Degradation mechanism of antibiotics by flower-like Bi2S3 sensitized anatase/rutile TiO2 coupled with SiO2 photonic crystals

Antibiotic pollution has posed environmental risks, and the crucial point lies in the elimination efficiency of antibiotics from wastewater. Herein, a ternary-structured B-TiO2/Bi2S3/PCs (photonic crystals) film, in which B-TiO2 was a blend of anatase and rutile crystalline phases, was fabricated to evaluate the efficiency of antibiotic photodegradation under visible light irradiation. The synthesized B-TiO2(80 %)/Bi2S3/PCs(458) film exhibited superior photocatalytic efficiency of tetracycline hydrochloride (TC), with a degradation rate 7.56 times greater than that of pristine B-TiO2. These findings are closely related to the excellent photoelectron separation of the heterojunction between B-TiO2 and Bi2S3, as well as the bandgap reflection effect and light localization effect of the PCs. Notably, the B-TiO2(80 %)/Bi2S3/PCs(458) film also displayed favourable degradation performance for ofloxacin (OFLX) and ciprofloxacin (CIP), with degradation rates of 83.98 % and 72.79 %, respectively. Active species trapping experiments and electron spin resonance (ESR) measurements revealed superoxide radicals (•O2−) and photogenerated holes (h+) as the main active species.

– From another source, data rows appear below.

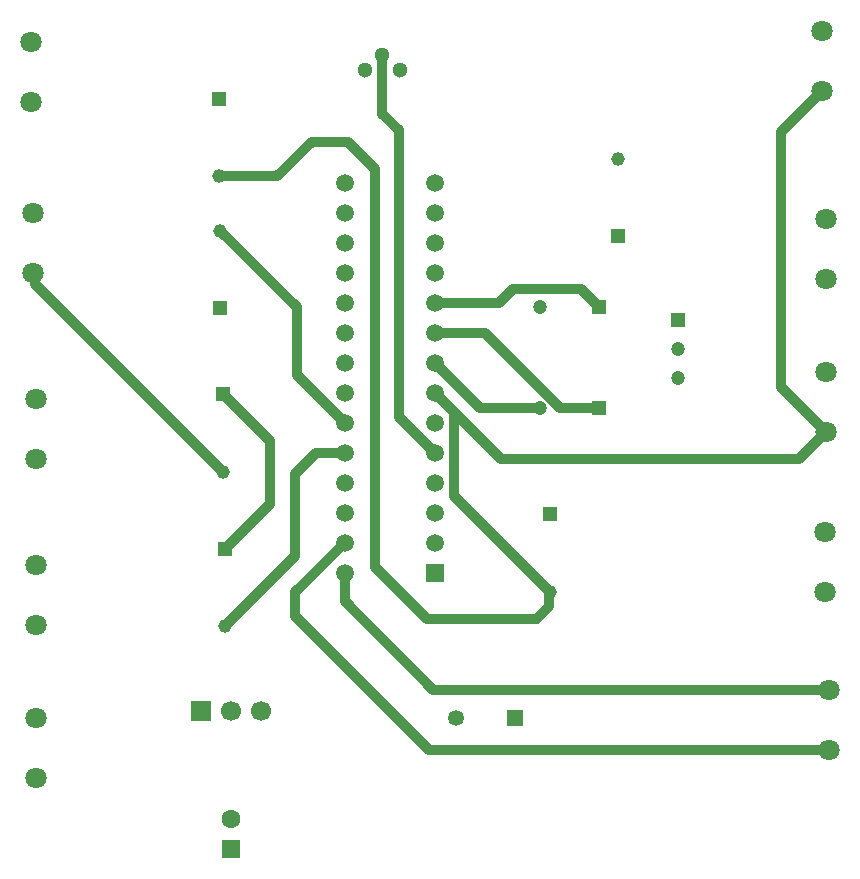
<source format=gtl>
G04*
G04 #@! TF.GenerationSoftware,Altium Limited,Altium Designer,22.10.1 (41)*
G04*
G04 Layer_Physical_Order=1*
G04 Layer_Color=255*
%FSLAX25Y25*%
%MOIN*%
G70*
G04*
G04 #@! TF.SameCoordinates,D8DE2597-0232-48C6-990D-D127052A737A*
G04*
G04*
G04 #@! TF.FilePolarity,Positive*
G04*
G01*
G75*
%ADD19C,0.04528*%
%ADD20R,0.04528X0.04528*%
%ADD30C,0.04724*%
%ADD31R,0.04724X0.04724*%
%ADD32C,0.03200*%
%ADD33C,0.05906*%
%ADD34R,0.05906X0.05906*%
%ADD35C,0.05118*%
%ADD36R,0.05315X0.05315*%
%ADD37C,0.05315*%
%ADD38R,0.06299X0.06299*%
%ADD39C,0.06299*%
%ADD40C,0.07100*%
%ADD41C,0.06693*%
%ADD42R,0.06693X0.06693*%
%ADD43R,0.04724X0.04724*%
D19*
X128500Y234413D02*
D03*
X130000Y102587D02*
D03*
X129500Y154087D02*
D03*
X128000Y252587D02*
D03*
X261000Y258413D02*
D03*
X238500Y114087D02*
D03*
D20*
X128500Y208587D02*
D03*
X130000Y128413D02*
D03*
X129500Y179913D02*
D03*
X128000Y278413D02*
D03*
X261000Y232587D02*
D03*
X238500Y139913D02*
D03*
D30*
X281000Y195000D02*
D03*
Y185394D02*
D03*
X235157Y175500D02*
D03*
Y209000D02*
D03*
D31*
X254842Y175500D02*
D03*
Y209000D02*
D03*
D32*
X238246Y109246D02*
Y113833D01*
X234000Y105000D02*
X238246Y109246D01*
Y113833D02*
X238500Y114087D01*
X197500Y105000D02*
X234000D01*
X180000Y122500D02*
X197500Y105000D01*
X180000Y122500D02*
Y255000D01*
X159000Y264000D02*
X171000D01*
X180000Y255000D01*
X147587Y252587D02*
X159000Y264000D01*
X128000Y252587D02*
X147587D01*
X206500Y174000D02*
X222000Y158500D01*
X200000Y180500D02*
X206500Y174000D01*
Y146087D02*
Y174000D01*
Y146087D02*
X238500Y114087D01*
X188000Y172500D02*
X200000Y160500D01*
X188000Y172500D02*
Y268000D01*
X182500Y273500D02*
Y293000D01*
Y273500D02*
X188000Y268000D01*
X128500Y234413D02*
X154000Y208913D01*
Y186500D02*
X170000Y170500D01*
X154000Y186500D02*
Y208913D01*
X130000Y102587D02*
X153500Y126087D01*
Y153500D02*
X160500Y160500D01*
X170000D01*
X153500Y126087D02*
Y153500D01*
X145000Y143413D02*
Y164413D01*
X129500Y179913D02*
X145000Y164413D01*
X130000Y128413D02*
X145000Y143413D01*
X66746Y216840D02*
Y219754D01*
Y216840D02*
X129500Y154087D01*
X66000Y220500D02*
X66746Y219754D01*
X221616Y210500D02*
X226116Y215000D01*
X200000Y210500D02*
X221616D01*
X248843Y215000D02*
X254842Y209000D01*
X226116Y215000D02*
X248843D01*
X200000Y200500D02*
X216892D01*
X241892Y175500D02*
X254842D01*
X216892Y200500D02*
X241892Y175500D01*
X199500Y180000D02*
X200000Y180500D01*
X170000Y111000D02*
Y120500D01*
X199500Y81500D02*
X331500D01*
X170000Y111000D02*
X199500Y81500D01*
X153500Y114000D02*
X170000Y130500D01*
X153500Y106000D02*
Y114000D01*
X198000Y61500D02*
X331500D01*
X153500Y106000D02*
X198000Y61500D01*
X222000Y158500D02*
X321500D01*
X330500Y167500D01*
X200000Y190500D02*
X215000Y175500D01*
X235157D01*
X315500Y182500D02*
X330500Y167500D01*
X315500Y182500D02*
Y267500D01*
X329000Y281000D01*
X235157Y208588D02*
Y209000D01*
D33*
X170000Y250500D02*
D03*
Y240500D02*
D03*
Y230500D02*
D03*
Y220500D02*
D03*
Y210500D02*
D03*
Y200500D02*
D03*
Y190500D02*
D03*
Y180500D02*
D03*
Y170500D02*
D03*
Y160500D02*
D03*
Y150500D02*
D03*
Y140500D02*
D03*
Y130500D02*
D03*
Y120500D02*
D03*
X200000Y250500D02*
D03*
Y240500D02*
D03*
Y230500D02*
D03*
Y220500D02*
D03*
Y210500D02*
D03*
Y200500D02*
D03*
Y190500D02*
D03*
Y180500D02*
D03*
Y170500D02*
D03*
Y160500D02*
D03*
Y150500D02*
D03*
Y140500D02*
D03*
Y130500D02*
D03*
D34*
Y120500D02*
D03*
D35*
X188347Y288000D02*
D03*
X182500Y293000D02*
D03*
X176654Y288000D02*
D03*
D36*
X226842Y72000D02*
D03*
D37*
X207157D02*
D03*
D38*
X132000Y28500D02*
D03*
D39*
Y38500D02*
D03*
D40*
X330000Y114000D02*
D03*
Y134000D02*
D03*
X330500Y218500D02*
D03*
Y238500D02*
D03*
X67000Y52000D02*
D03*
Y72000D02*
D03*
Y158500D02*
D03*
Y178500D02*
D03*
Y103000D02*
D03*
Y123000D02*
D03*
X66000Y220500D02*
D03*
Y240500D02*
D03*
X65500Y277500D02*
D03*
Y297500D02*
D03*
X331500Y61500D02*
D03*
Y81500D02*
D03*
X329000Y281000D02*
D03*
Y301000D02*
D03*
X330500Y167500D02*
D03*
Y187500D02*
D03*
D41*
X142000Y74500D02*
D03*
X132000D02*
D03*
D42*
X122000D02*
D03*
D43*
X281000Y204606D02*
D03*
M02*

</source>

Furthermore, potential photodegradation pathways were proposed by analyzing the degradation intermediates of TC and OFLX via liquid chromatography-mass spectrometry (LC–MS). In a word, the B-TiO2(80 %)/Bi2S3/PCs(458) film exhibited high efficiency in the treatment of antibiotic pollutants, thereby offering promising prospects for practical application.